*Work task:* Only the lines below from the one with "the spectator at [218,234] 5.83" through the one with "Listing 3 entries." are to be written out, exactly and without any images.
☆ ☆ ☆ ☆ ☆
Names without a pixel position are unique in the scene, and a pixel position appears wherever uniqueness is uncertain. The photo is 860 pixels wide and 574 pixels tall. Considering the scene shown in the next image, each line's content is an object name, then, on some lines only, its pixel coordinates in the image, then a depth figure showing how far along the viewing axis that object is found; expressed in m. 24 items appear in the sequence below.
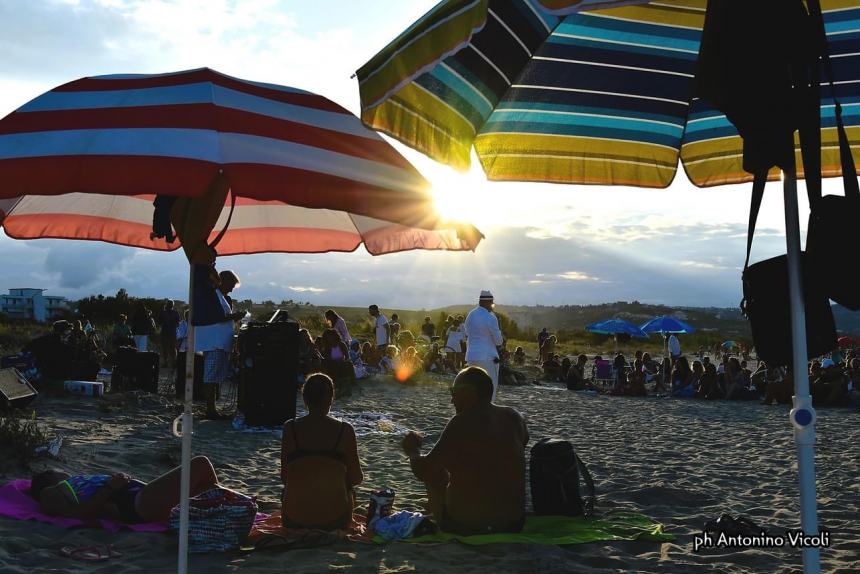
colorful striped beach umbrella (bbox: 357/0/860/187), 3.49
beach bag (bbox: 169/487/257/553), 4.64
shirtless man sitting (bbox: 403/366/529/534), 4.64
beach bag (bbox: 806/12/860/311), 2.50
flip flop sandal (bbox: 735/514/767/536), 5.05
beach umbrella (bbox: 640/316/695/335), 22.40
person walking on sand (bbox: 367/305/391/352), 17.83
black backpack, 5.50
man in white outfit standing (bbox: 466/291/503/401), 9.16
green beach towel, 4.83
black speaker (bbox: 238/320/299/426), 8.94
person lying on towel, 5.05
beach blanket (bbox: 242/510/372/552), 4.69
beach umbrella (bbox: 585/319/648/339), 25.73
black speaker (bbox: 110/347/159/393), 11.79
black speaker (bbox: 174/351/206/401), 11.04
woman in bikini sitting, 4.68
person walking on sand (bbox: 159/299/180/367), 15.61
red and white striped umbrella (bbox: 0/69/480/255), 2.61
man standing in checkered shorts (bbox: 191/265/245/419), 8.81
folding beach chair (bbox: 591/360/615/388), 19.79
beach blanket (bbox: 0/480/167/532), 5.00
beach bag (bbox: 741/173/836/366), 2.68
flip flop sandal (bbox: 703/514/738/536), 5.02
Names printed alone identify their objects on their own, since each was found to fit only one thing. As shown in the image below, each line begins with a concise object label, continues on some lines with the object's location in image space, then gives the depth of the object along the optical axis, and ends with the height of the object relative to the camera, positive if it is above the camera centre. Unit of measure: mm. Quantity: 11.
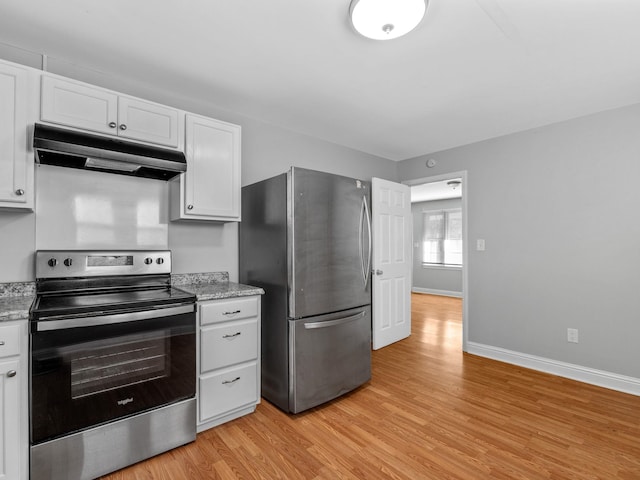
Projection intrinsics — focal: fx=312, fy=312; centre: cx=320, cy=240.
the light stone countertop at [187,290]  1480 -318
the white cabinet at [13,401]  1420 -729
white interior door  3701 -222
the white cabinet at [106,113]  1811 +836
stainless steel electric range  1507 -668
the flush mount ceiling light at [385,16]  1496 +1149
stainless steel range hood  1689 +530
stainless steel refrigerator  2254 -279
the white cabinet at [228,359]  2049 -799
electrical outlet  2953 -876
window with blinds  7418 +152
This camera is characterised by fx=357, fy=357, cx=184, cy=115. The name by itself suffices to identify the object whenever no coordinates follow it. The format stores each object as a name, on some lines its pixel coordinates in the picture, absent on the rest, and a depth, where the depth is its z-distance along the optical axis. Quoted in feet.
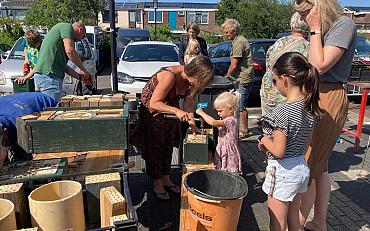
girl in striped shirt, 7.75
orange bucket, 7.68
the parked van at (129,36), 59.96
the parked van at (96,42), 49.93
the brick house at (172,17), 171.53
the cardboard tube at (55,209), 5.82
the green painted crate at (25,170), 6.56
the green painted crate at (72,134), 7.47
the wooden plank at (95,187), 6.54
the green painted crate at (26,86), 16.20
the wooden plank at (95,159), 8.18
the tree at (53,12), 72.90
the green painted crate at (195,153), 10.42
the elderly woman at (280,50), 11.89
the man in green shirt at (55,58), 15.06
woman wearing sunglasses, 8.43
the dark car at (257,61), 27.45
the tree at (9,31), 61.46
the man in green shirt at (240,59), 18.19
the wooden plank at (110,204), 5.75
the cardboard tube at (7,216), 5.54
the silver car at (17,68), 24.52
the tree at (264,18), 88.43
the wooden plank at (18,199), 6.07
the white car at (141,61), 25.50
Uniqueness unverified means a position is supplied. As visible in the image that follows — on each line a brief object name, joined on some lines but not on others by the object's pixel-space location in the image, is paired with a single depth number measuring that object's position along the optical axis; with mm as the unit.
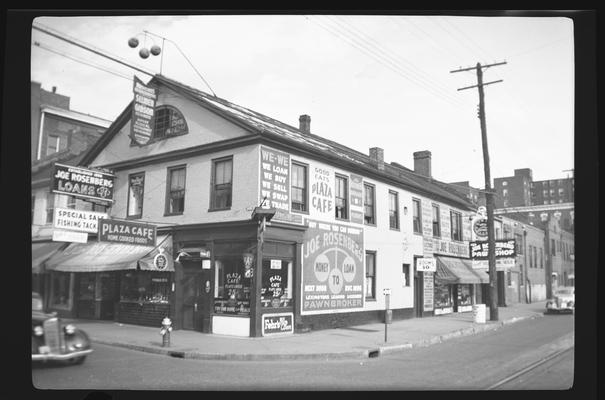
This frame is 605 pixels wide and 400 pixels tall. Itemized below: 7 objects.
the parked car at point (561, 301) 24297
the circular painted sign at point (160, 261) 14008
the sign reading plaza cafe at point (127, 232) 12023
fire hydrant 11289
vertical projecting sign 13216
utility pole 19688
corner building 14188
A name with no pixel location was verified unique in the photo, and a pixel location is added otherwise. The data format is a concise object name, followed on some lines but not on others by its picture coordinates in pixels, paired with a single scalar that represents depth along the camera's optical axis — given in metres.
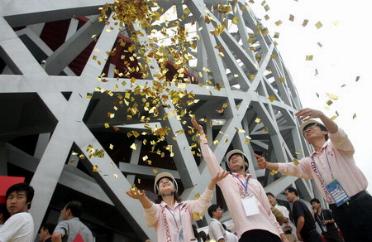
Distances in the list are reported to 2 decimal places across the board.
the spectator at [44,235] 5.72
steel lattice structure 6.67
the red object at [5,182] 5.24
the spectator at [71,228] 4.80
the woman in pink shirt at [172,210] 3.76
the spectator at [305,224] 5.55
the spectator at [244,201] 3.58
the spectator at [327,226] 5.93
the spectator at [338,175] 3.28
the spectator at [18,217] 3.28
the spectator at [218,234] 5.83
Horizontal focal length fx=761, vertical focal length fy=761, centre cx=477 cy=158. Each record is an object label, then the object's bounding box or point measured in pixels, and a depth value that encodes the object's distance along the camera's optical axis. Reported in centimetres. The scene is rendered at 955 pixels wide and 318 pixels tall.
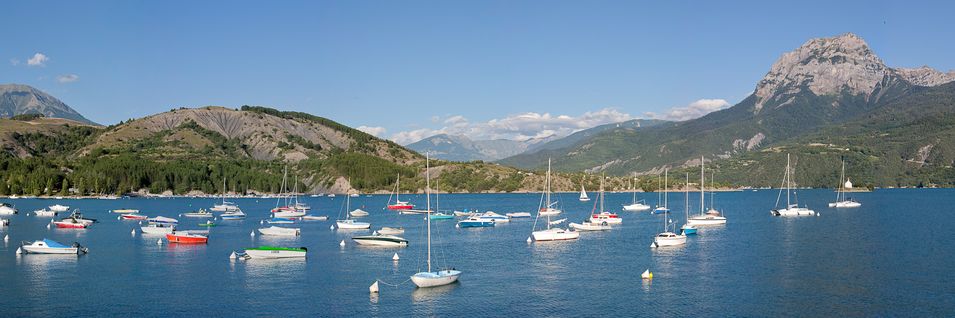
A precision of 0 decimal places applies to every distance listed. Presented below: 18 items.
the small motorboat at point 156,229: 12215
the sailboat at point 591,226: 13138
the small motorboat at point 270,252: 8850
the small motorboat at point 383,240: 10394
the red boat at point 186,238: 10862
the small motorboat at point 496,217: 15601
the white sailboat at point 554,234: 10969
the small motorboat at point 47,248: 9188
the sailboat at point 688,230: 11940
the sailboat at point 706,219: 14575
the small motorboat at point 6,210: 17200
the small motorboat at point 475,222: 14488
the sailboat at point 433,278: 6694
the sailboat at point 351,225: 13800
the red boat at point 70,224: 13675
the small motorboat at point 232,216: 17238
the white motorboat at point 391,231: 12506
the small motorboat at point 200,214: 17558
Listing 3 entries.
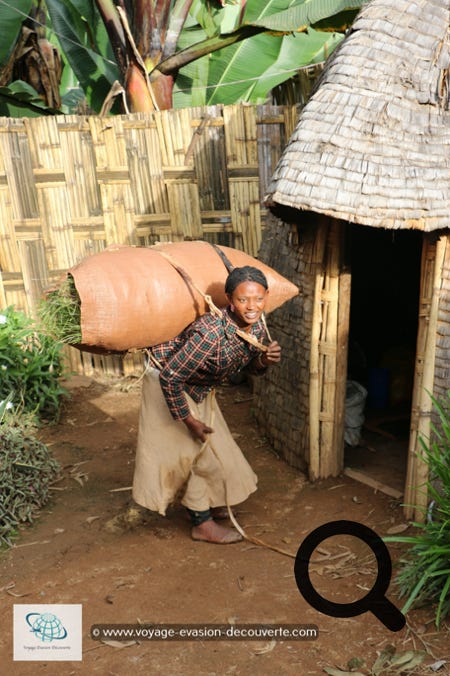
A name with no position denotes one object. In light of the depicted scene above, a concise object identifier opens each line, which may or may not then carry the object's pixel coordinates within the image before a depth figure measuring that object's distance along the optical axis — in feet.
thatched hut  12.89
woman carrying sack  12.30
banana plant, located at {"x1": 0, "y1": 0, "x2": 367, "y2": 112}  21.50
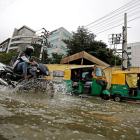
☆ ☆ ☆ ☆ ☆
*Exercise solution:*
the spectator at [218,234] 5.83
Horizontal focal length fx=761, vertical focal length fy=761, centre cx=477 cy=158. Each record is an object label, then the object's bounding box or point measured in pixels, and a depth value that encodes the object's distance along the camera's optical axis. Reported in centimetres. The scene is rendered at 955 pixels wide and 318 pixels tall.
A precision of 0 decimal places applies to every distance listed. Presented below: 18 items.
the small motorboat at point 156,229: 12215
the sailboat at point 591,226: 13138
the small motorboat at point 270,252: 8850
the small motorboat at point 383,240: 10394
the red boat at point 186,238: 10862
the small motorboat at point 496,217: 15601
the white sailboat at point 554,234: 10969
the small motorboat at point 47,248: 9188
the sailboat at point 688,230: 11940
the sailboat at point 706,219: 14575
the small motorboat at point 6,210: 17200
the small motorboat at point 475,222: 14488
the sailboat at point 433,278: 6694
the sailboat at point 351,225: 13800
the red boat at point 70,224: 13675
the small motorboat at point 232,216: 17238
the white motorboat at point 391,231: 12506
the small motorboat at point 200,214: 17558
Listing 3 entries.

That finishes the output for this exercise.